На душе у Зорко, несмотря на то что в каких-нибудь двухстах саженях двигались две сотни всадников, которые мокрого места не оставили бы от восьмерых, было глубоко безмятежно, будто на дне непроточного озера. Зорко вообще часто представлял, как он погружается в тихую прозрачную воду — иной раз светлую, а иной раз и черную, как в Нечуй-озере. Погружается лицом вверх, и легкая рябь начинает волновать голубой небоскат, на коем медленно-медленно движутся высокие и облачно-белые облака. Потом становятся видны березы, ивы и осины, склоняющиеся над водой. По небу вместе с облаками плывут сухие листики — не то прошлогодние осенние, не то те, кои высыхают по весне, еще не успевши распуститься, когда дереву недостает живительных сил прокормить все листы, рвущиеся к новому молодому солнцу, разом. Затем тело, почти невесомое в воде, ложится на мягкую подстилку из водяных трав, и они странно сухие. А как дышит Зорко, он и не знает. Даже не знает, дышит ли. И нет ничего страшного и необыкновенного в самом этом погружении. И думается, что можно лежать вот так долго, не ощущая себя, в безбрежном покое, бездумно глядя в небо, следя его перемены. И то сказать, не вовсе бездумно: думы будут скользить по воде, по нижней стороне ее трепетной поверхности, как листья скользят по внешней. Иногда листья будут обрываться и неспешно, кружась, опускаться на дно. А по осени их будет особенно много. И начнется подлинный листопад. А к зиме небо затянется первым льдом, еще прозрачным, и замерзнет. И с каждым новым снегом оно будет становиться все менее прозрачным и все более белесым, пока наконец не останется средняя, едва просвечивающая пелена, кое-где потрескавшаяся. А потом и вовсе стемнеет, и настанет ночь, долгая и даже не черная, потому что вокруг не будет видно ничего. Но это не будет пустая ночь, потому что он будет чувствовать ложе из трав и одеяло из воды. Ему будут сниться всякие сны, а потом кончится и это, и пропадет все.
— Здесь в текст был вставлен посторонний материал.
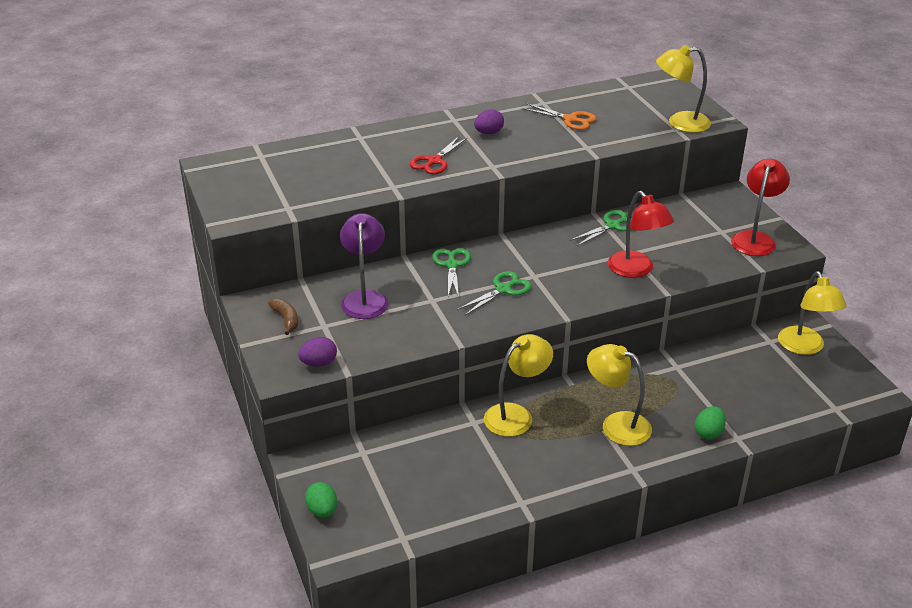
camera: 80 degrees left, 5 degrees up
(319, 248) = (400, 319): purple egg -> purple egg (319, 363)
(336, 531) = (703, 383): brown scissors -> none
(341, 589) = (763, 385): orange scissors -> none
Что будет потом, Зорко не знал. Когда бы он мог ответить на этот вопрос, наверное, он вышел бы на берега Дажь-реки, как сумел это сделать кудесник Стрига. Но теперь опять не получалось пойти той дорогой, которая вела Зорко в край, где текла Дажь-река и плыл меж небом и водой остров Травень. И оставалось провожать тех, кто отправлялся туда, как Некрас, или встречать тех, кто уже побывал там, как Снерхус или этот самый Стрига, с опаской и надеждой просительно заглядывая им в глаза, будто в окна дома, одной стеной смотрящего на мир, а другой — на ту сторону. На сторону, что открывалась за снами подснежной темноты зимнего озера и за теми рубежами, какие преодолевал Некрас, собирая своей невидимой сетью звуки из далеких далей изначального времени.